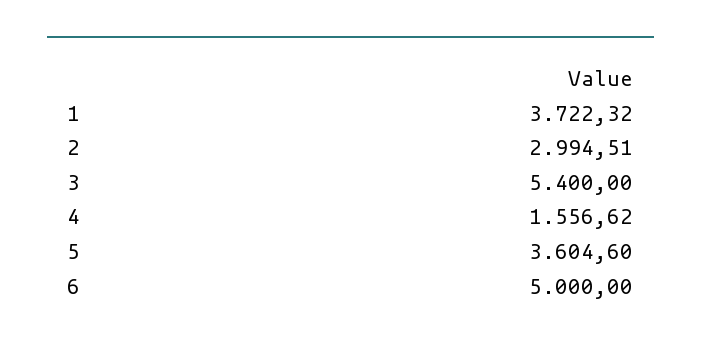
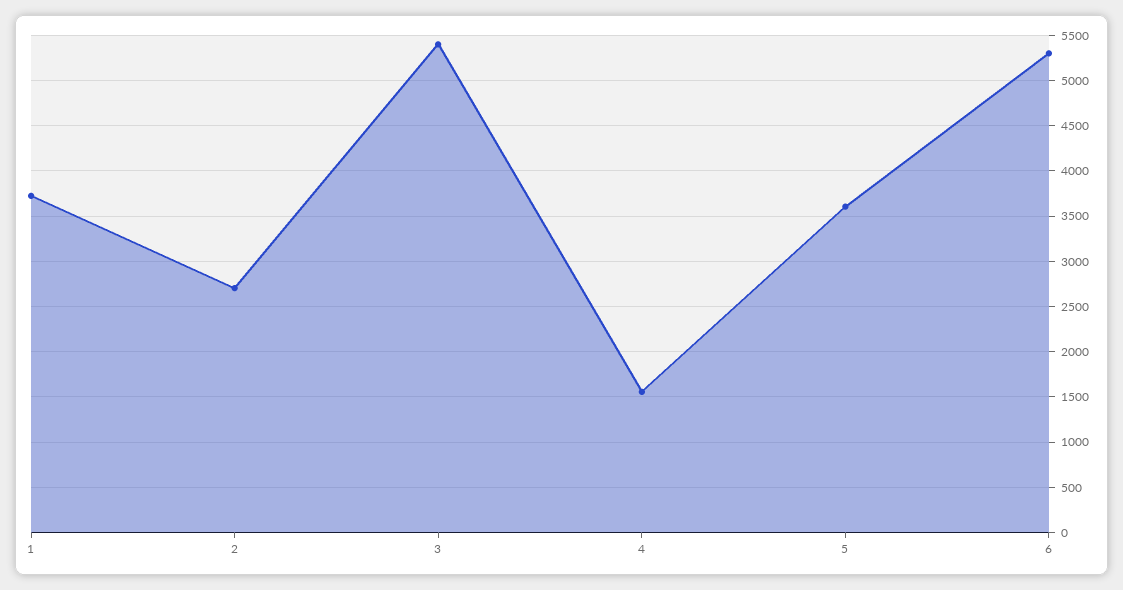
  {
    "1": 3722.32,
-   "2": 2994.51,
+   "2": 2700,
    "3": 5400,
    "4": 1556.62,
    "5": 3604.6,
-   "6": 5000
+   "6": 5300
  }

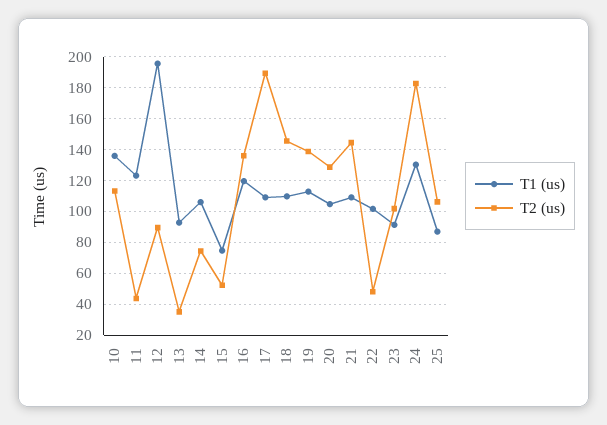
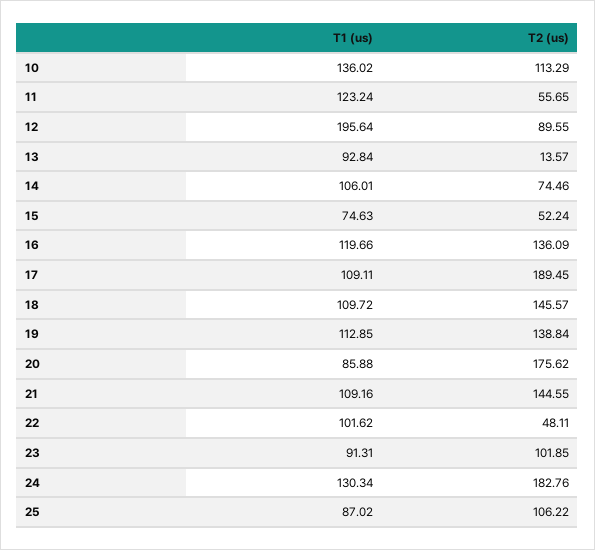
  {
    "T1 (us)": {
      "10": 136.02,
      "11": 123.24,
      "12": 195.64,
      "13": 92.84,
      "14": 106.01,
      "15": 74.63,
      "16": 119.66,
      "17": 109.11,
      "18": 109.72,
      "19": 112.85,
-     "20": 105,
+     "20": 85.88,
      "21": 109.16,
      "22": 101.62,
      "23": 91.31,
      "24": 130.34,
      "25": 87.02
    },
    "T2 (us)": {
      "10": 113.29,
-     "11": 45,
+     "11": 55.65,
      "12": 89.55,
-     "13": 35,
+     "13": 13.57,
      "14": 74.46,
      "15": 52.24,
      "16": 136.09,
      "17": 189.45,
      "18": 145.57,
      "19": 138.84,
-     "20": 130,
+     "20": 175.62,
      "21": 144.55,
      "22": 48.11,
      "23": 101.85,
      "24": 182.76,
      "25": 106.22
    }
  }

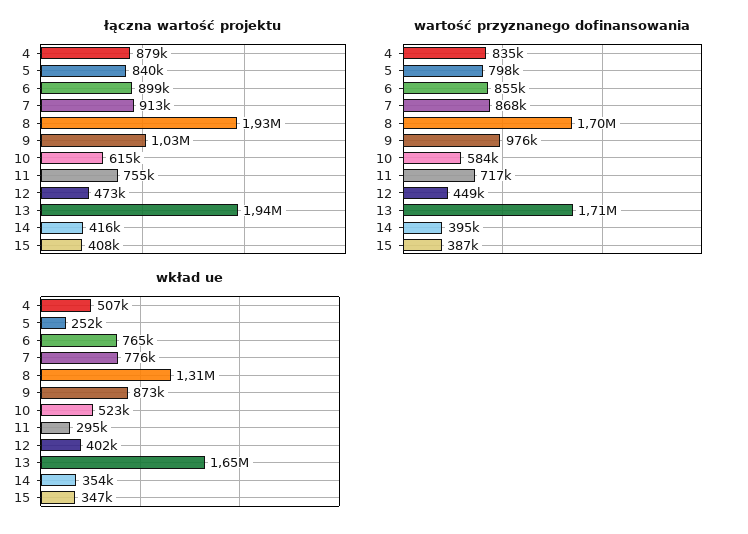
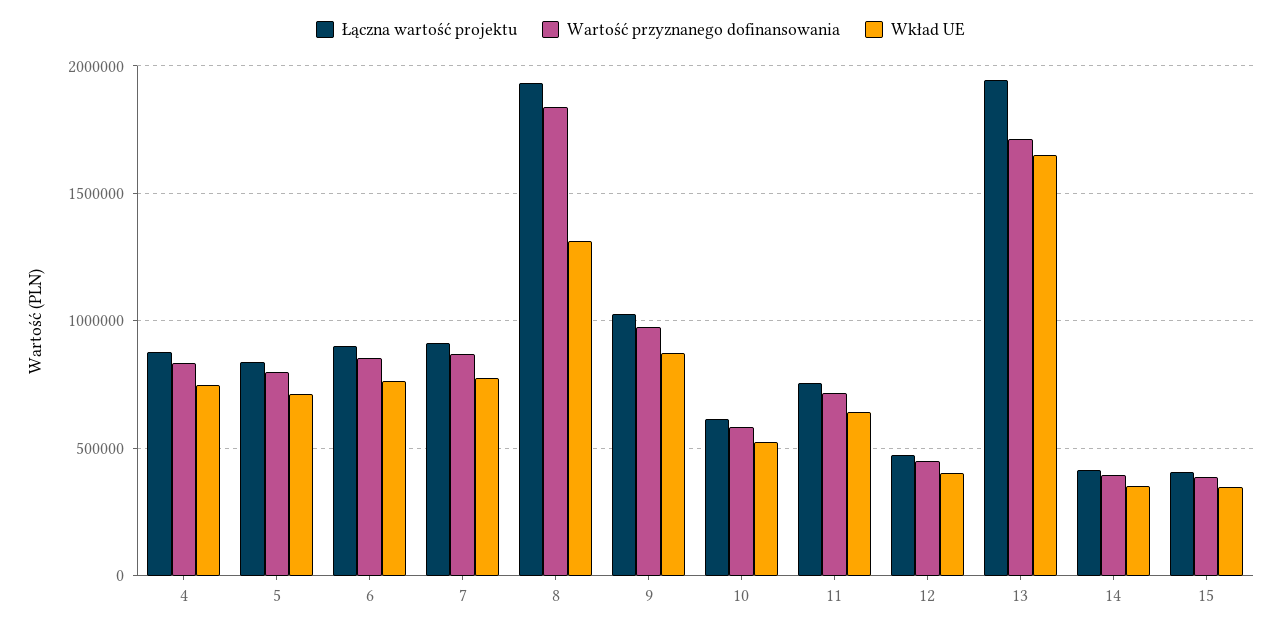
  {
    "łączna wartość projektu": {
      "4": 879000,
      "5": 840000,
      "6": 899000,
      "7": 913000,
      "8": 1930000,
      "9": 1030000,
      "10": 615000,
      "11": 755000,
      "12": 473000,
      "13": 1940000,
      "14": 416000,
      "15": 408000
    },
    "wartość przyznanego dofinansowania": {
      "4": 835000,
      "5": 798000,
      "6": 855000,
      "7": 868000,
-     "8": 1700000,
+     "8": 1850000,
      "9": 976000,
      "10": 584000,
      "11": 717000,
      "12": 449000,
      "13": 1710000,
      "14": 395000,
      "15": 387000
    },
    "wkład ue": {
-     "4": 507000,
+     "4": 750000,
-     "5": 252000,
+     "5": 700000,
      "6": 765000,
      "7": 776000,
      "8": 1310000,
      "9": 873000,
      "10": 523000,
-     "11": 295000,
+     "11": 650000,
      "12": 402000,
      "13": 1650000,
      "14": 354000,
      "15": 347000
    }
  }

----

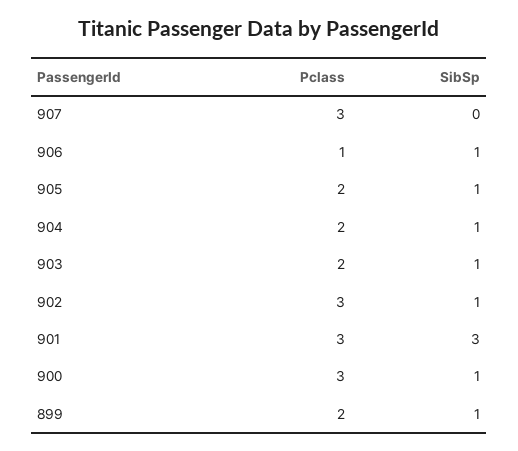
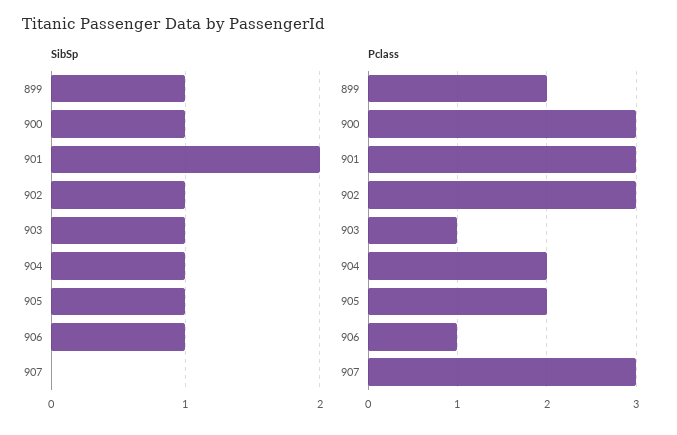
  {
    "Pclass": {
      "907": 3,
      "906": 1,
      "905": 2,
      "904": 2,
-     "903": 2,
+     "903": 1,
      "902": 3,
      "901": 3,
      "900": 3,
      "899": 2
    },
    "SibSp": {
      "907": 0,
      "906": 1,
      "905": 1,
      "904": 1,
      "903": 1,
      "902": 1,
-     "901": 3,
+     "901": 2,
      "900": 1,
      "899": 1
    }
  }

----

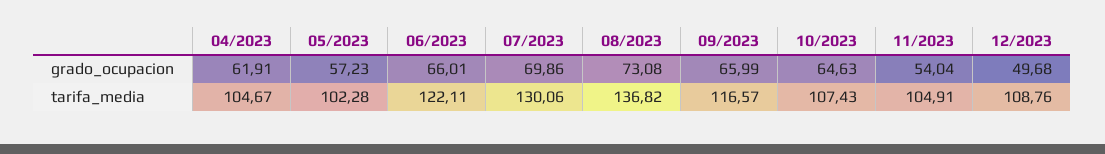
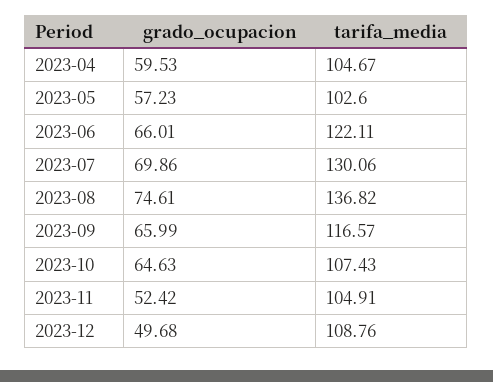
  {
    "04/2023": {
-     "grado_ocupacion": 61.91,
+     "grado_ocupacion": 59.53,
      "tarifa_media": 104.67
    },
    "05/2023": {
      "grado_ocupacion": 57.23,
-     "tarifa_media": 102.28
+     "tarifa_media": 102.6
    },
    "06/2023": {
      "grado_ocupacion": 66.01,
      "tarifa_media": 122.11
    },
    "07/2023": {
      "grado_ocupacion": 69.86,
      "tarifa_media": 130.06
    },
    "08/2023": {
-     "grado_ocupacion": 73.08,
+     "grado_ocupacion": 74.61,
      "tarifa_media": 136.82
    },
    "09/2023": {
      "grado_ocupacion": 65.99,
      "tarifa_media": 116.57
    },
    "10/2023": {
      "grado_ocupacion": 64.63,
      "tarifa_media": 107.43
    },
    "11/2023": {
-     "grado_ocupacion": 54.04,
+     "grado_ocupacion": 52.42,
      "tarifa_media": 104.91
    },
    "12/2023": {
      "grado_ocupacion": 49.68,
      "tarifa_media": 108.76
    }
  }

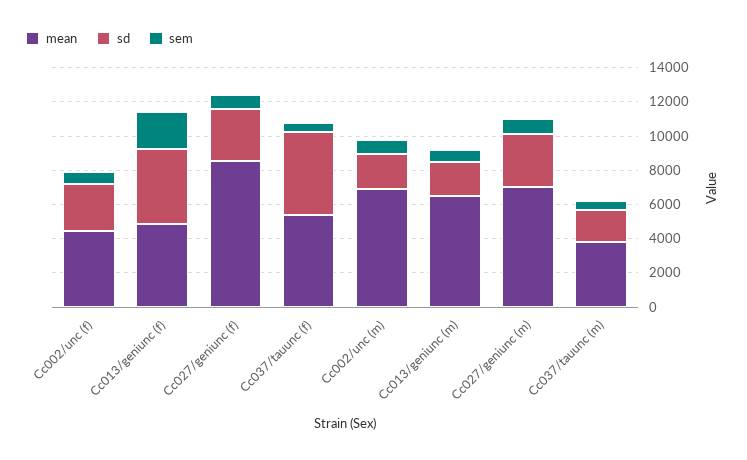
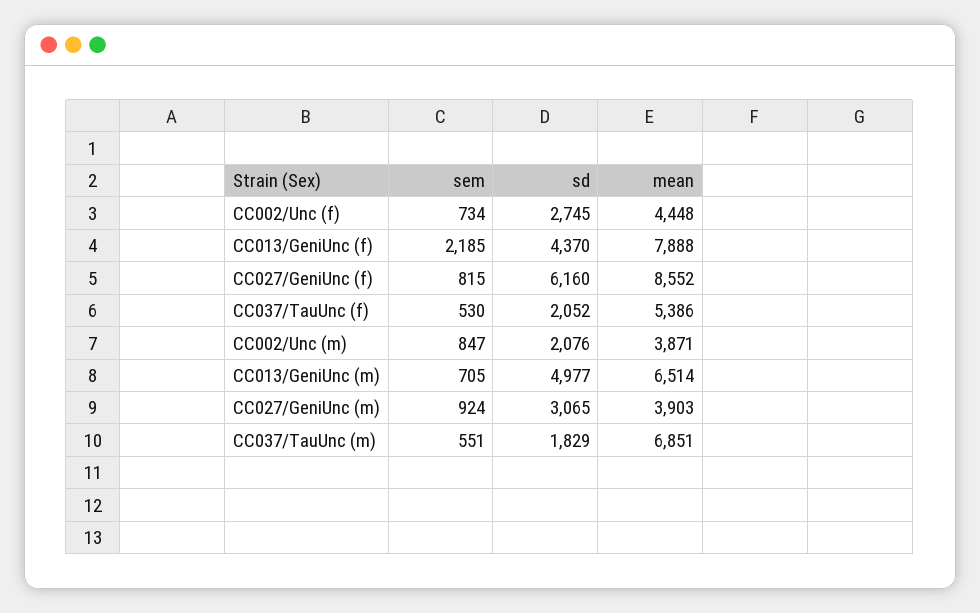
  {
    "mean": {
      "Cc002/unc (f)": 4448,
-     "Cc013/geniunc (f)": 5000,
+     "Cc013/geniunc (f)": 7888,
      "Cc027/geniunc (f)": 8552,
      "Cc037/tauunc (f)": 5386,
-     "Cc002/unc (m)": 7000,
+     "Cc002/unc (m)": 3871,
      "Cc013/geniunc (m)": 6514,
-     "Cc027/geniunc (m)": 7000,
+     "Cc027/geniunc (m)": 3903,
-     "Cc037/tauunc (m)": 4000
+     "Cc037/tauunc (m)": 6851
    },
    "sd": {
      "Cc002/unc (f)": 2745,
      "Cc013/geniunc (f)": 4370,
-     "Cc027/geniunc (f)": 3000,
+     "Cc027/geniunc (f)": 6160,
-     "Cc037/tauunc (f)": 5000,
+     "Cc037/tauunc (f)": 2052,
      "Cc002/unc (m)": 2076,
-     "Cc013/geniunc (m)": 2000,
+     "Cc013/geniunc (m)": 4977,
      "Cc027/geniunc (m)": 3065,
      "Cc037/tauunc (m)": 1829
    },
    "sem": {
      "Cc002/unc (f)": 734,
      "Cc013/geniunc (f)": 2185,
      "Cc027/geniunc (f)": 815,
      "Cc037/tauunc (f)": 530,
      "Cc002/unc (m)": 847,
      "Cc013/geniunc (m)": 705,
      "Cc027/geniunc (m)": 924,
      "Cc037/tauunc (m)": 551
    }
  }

----

Work item => Gather up, from the records above, each line where the word "tauunc" appears.

Expected answer =>
      "Cc037/tauunc (f)": 5386,
-     "Cc037/tauunc (m)": 4000
+     "Cc037/tauunc (m)": 6851
-     "Cc037/tauunc (f)": 5000,
+     "Cc037/tauunc (f)": 2052,
      "Cc037/tauunc (m)": 1829
      "Cc037/tauunc (f)": 530,
      "Cc037/tauunc (m)": 551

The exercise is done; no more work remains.